Dataset items:
==========
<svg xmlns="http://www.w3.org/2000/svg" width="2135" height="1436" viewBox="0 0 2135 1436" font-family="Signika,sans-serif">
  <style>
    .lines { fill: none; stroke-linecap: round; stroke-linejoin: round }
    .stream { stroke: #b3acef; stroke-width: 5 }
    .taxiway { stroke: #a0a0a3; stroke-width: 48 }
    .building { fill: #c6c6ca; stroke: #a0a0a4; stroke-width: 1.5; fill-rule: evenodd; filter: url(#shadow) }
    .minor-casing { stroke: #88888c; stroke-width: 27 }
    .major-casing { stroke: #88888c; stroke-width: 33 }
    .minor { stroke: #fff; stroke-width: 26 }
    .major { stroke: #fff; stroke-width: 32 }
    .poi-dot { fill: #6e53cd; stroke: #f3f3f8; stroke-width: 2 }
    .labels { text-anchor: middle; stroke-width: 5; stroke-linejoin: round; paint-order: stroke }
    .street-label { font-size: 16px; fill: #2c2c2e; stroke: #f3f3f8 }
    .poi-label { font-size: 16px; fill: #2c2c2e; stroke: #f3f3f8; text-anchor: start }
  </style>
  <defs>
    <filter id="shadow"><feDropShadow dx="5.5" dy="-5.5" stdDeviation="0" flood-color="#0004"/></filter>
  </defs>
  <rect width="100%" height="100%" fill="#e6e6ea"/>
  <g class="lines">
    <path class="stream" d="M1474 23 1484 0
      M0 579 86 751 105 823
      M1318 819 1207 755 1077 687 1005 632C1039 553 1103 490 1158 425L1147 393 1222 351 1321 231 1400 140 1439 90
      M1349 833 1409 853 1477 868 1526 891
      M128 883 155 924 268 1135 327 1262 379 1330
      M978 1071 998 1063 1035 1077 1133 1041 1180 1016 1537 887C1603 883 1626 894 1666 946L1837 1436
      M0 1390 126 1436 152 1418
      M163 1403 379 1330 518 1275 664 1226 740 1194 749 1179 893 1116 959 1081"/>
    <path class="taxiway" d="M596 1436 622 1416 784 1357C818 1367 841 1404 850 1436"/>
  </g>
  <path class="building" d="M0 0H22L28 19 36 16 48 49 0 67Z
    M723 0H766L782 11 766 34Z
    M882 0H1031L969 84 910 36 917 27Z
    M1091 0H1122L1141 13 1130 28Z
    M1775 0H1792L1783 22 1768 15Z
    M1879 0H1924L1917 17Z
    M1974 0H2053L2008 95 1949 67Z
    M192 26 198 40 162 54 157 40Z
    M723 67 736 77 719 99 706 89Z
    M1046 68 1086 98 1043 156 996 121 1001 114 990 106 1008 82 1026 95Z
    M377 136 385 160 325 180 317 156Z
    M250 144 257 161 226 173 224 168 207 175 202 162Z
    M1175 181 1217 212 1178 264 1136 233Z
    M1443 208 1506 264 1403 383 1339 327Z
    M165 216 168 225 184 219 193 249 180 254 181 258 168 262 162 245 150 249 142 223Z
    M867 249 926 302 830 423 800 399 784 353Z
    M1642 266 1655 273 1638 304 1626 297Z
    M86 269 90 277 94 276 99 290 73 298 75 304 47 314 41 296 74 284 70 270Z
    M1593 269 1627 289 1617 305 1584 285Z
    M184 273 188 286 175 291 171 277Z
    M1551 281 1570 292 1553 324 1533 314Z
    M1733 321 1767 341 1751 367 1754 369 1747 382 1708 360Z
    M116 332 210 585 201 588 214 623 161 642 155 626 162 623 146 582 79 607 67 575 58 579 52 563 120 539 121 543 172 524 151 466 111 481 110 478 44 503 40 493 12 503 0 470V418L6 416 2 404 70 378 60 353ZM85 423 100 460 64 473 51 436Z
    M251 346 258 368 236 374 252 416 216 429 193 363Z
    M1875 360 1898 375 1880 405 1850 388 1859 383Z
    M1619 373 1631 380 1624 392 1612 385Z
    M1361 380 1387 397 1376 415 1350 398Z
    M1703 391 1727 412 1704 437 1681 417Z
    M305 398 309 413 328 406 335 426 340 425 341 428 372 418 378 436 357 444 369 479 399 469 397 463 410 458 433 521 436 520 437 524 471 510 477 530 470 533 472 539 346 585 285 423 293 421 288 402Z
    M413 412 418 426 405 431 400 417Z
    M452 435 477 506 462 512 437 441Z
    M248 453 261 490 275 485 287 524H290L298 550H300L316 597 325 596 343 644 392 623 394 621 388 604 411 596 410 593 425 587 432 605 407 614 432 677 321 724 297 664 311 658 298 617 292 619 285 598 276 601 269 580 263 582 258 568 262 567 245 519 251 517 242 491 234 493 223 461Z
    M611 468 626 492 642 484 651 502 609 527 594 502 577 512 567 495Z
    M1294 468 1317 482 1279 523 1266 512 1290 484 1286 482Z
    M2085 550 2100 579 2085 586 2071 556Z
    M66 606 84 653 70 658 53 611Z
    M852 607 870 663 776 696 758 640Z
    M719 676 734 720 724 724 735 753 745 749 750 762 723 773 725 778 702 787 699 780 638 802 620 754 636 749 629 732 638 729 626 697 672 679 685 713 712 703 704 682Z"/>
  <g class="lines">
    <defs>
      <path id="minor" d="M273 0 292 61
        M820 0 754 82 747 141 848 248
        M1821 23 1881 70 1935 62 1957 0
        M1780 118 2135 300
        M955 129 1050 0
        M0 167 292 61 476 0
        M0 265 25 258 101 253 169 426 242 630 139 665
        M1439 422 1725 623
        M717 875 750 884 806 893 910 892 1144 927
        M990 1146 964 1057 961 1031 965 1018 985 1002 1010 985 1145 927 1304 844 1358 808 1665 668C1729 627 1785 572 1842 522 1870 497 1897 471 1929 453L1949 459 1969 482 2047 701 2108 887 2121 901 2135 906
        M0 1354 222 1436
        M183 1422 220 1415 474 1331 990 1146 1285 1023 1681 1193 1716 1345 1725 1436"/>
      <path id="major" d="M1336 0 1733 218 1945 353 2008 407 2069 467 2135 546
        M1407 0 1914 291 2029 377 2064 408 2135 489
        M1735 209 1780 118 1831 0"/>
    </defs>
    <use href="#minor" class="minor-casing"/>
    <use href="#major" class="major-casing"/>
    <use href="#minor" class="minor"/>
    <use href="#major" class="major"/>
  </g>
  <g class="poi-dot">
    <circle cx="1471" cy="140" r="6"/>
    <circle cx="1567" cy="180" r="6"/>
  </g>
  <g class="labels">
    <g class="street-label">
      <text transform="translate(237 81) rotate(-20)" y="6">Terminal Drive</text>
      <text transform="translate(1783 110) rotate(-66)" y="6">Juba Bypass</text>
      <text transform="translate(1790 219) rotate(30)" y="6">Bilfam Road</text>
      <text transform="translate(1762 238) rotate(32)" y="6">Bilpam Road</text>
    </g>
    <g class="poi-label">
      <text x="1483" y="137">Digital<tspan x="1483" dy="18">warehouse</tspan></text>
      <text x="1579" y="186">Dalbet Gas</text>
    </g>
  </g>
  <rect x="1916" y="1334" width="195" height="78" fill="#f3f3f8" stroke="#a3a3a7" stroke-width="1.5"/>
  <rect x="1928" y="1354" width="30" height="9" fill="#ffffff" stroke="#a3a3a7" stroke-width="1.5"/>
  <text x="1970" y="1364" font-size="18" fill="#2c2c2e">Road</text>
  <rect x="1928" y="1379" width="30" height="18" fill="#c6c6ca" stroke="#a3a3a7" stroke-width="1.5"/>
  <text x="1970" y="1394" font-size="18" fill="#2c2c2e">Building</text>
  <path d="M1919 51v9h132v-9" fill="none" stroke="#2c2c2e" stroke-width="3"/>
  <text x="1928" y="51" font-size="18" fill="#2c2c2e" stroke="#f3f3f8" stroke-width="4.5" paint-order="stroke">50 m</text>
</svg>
==========
Please return all of the records exactly.

<svg xmlns="http://www.w3.org/2000/svg" width="2135" height="1436" viewBox="0 0 2135 1436" font-family="Signika,sans-serif">
  <style>
    .lines { fill: none; stroke-linecap: round; stroke-linejoin: round }
    .stream { stroke: #b3acef; stroke-width: 5 }
    .taxiway { stroke: #a0a0a3; stroke-width: 48 }
    .building { fill: #c6c6ca; stroke: #a0a0a4; stroke-width: 1.5; fill-rule: evenodd; filter: url(#shadow) }
    .minor-casing { stroke: #88888c; stroke-width: 27 }
    .major-casing { stroke: #88888c; stroke-width: 33 }
    .minor { stroke: #fff; stroke-width: 26 }
    .major { stroke: #fff; stroke-width: 32 }
    .poi-dot { fill: #6e53cd; stroke: #f3f3f8; stroke-width: 2 }
    .labels { text-anchor: middle; stroke-width: 5; stroke-linejoin: round; paint-order: stroke }
    .street-label { font-size: 16px; fill: #2c2c2e; stroke: #f3f3f8 }
    .poi-label { font-size: 16px; fill: #2c2c2e; stroke: #f3f3f8; text-anchor: start }
  </style>
  <defs>
    <filter id="shadow"><feDropShadow dx="5.5" dy="-5.5" stdDeviation="0" flood-color="#0004"/></filter>
  </defs>
  <rect width="100%" height="100%" fill="#e6e6ea"/>
  <g class="lines">
    <path class="stream" d="M1474 23 1484 0
      M0 579 86 751 105 823
      M1318 819 1207 755 1077 687 1005 632C1039 553 1103 490 1158 425L1147 393 1222 351 1321 231 1400 140 1439 90
      M1349 833 1409 853 1477 868 1526 891
      M128 883 155 924 268 1135 327 1262 379 1330
      M978 1071 998 1063 1035 1077 1133 1041 1180 1016 1537 887C1603 883 1626 894 1666 946L1837 1436
      M0 1390 126 1436 152 1418
      M163 1403 379 1330 518 1275 664 1226 740 1194 749 1179 893 1116 959 1081"/>
    <path class="taxiway" d="M596 1436 622 1416 784 1357C818 1367 841 1404 850 1436"/>
  </g>
  <path class="building" d="M0 0H22L28 19 36 16 48 49 0 67Z
    M723 0H766L782 11 766 34Z
    M882 0H1031L969 84 910 36 917 27Z
    M1091 0H1122L1141 13 1130 28Z
    M1775 0H1792L1783 22 1768 15Z
    M1879 0H1924L1917 17Z
    M1974 0H2053L2008 95 1949 67Z
    M192 26 198 40 162 54 157 40Z
    M723 67 736 77 719 99 706 89Z
    M1046 68 1086 98 1043 156 996 121 1001 114 990 106 1008 82 1026 95Z
    M377 136 385 160 325 180 317 156Z
    M250 144 257 161 226 173 224 168 207 175 202 162Z
    M1175 181 1217 212 1178 264 1136 233Z
    M1443 208 1506 264 1403 383 1339 327Z
    M165 216 168 225 184 219 193 249 180 254 181 258 168 262 162 245 150 249 142 223Z
    M867 249 926 302 830 423 800 399 784 353Z
    M1642 266 1655 273 1638 304 1626 297Z
    M86 269 90 277 94 276 99 290 73 298 75 304 47 314 41 296 74 284 70 270Z
    M1593 269 1627 289 1617 305 1584 285Z
    M184 273 188 286 175 291 171 277Z
    M1551 281 1570 292 1553 324 1533 314Z
    M1733 321 1767 341 1751 367 1754 369 1747 382 1708 360Z
    M116 332 210 585 201 588 214 623 161 642 155 626 162 623 146 582 79 607 67 575 58 579 52 563 120 539 121 543 172 524 151 466 111 481 110 478 44 503 40 493 12 503 0 470V418L6 416 2 404 70 378 60 353ZM85 423 100 460 64 473 51 436Z
    M251 346 258 368 236 374 252 416 216 429 193 363Z
    M1875 360 1898 375 1880 405 1850 388 1859 383Z
    M1619 373 1631 380 1624 392 1612 385Z
    M1361 380 1387 397 1376 415 1350 398Z
    M1703 391 1727 412 1704 437 1681 417Z
    M305 398 309 413 328 406 335 426 340 425 341 428 372 418 378 436 357 444 369 479 399 469 397 463 410 458 433 521 436 520 437 524 471 510 477 530 470 533 472 539 346 585 285 423 293 421 288 402Z
    M413 412 418 426 405 431 400 417Z
    M452 435 477 506 462 512 437 441Z
    M248 453 261 490 275 485 287 524H290L298 550H300L316 597 325 596 343 644 392 623 394 621 388 604 411 596 410 593 425 587 432 605 407 614 432 677 321 724 297 664 311 658 298 617 292 619 285 598 276 601 269 580 263 582 258 568 262 567 245 519 251 517 242 491 234 493 223 461Z
    M611 468 626 492 642 484 651 502 609 527 594 502 577 512 567 495Z
    M1294 468 1317 482 1279 523 1266 512 1290 484 1286 482Z
    M2085 550 2100 579 2085 586 2071 556Z
    M66 606 84 653 70 658 53 611Z
    M852 607 870 663 776 696 758 640Z
    M719 676 734 720 724 724 735 753 745 749 750 762 723 773 725 778 702 787 699 780 638 802 620 754 636 749 629 732 638 729 626 697 672 679 685 713 712 703 704 682Z"/>
  <g class="lines">
    <defs>
      <path id="minor" d="M273 0 292 61
        M820 0 754 82 747 141 848 248
        M1821 23 1881 70 1935 62 1957 0
        M1780 118 2135 300
        M955 129 1050 0
        M0 167 292 61 476 0
        M0 265 25 258 101 253 169 426 242 630 139 665
        M1439 422 1725 623
        M717 875 750 884 806 893 910 892 1144 927
        M990 1146 964 1057 961 1031 965 1018 985 1002 1010 985 1145 927 1304 844 1358 808 1665 668C1729 627 1785 572 1842 522 1870 497 1897 471 1929 453L1949 459 1969 482 2047 701 2108 887 2121 901 2135 906
        M0 1354 222 1436
        M183 1422 220 1415 474 1331 990 1146 1285 1023 1681 1193 1716 1345 1725 1436"/>
      <path id="major" d="M1336 0 1733 218 1945 353 2008 407 2069 467 2135 546
        M1407 0 1914 291 2029 377 2064 408 2135 489
        M1735 209 1780 118 1831 0"/>
    </defs>
    <use href="#minor" class="minor-casing"/>
    <use href="#major" class="major-casing"/>
    <use href="#minor" class="minor"/>
    <use href="#major" class="major"/>
  </g>
  <g class="poi-dot">
    <circle cx="1471" cy="140" r="6"/>
    <circle cx="1567" cy="180" r="6"/>
  </g>
  <g class="labels">
    <g class="street-label">
      <text transform="translate(237 81) rotate(-20)" y="6">Terminal Drive</text>
      <text transform="translate(1783 110) rotate(-66)" y="6">Juba Bypass</text>
      <text transform="translate(1790 219) rotate(30)" y="6">Bilfam Road</text>
      <text transform="translate(1762 238) rotate(32)" y="6">Bilpam Road</text>
    </g>
    <g class="poi-label">
      <text x="1483" y="137">Digital<tspan x="1483" dy="18">warehouse</tspan></text>
      <text x="1579" y="186">Dalbet Gas</text>
    </g>
  </g>
  <rect x="1916" y="1334" width="195" height="78" fill="#f3f3f8" stroke="#a3a3a7" stroke-width="1.5"/>
  <rect x="1928" y="1354" width="30" height="9" fill="#ffffff" stroke="#a3a3a7" stroke-width="1.5"/>
  <text x="1970" y="1364" font-size="18" fill="#2c2c2e">Road</text>
  <rect x="1928" y="1379" width="30" height="18" fill="#c6c6ca" stroke="#a3a3a7" stroke-width="1.5"/>
  <text x="1970" y="1394" font-size="18" fill="#2c2c2e">Building</text>
  <path d="M1919 51v9h132v-9" fill="none" stroke="#2c2c2e" stroke-width="3"/>
  <text x="1928" y="51" font-size="18" fill="#2c2c2e" stroke="#f3f3f8" stroke-width="4.5" paint-order="stroke">50 m</text>
</svg>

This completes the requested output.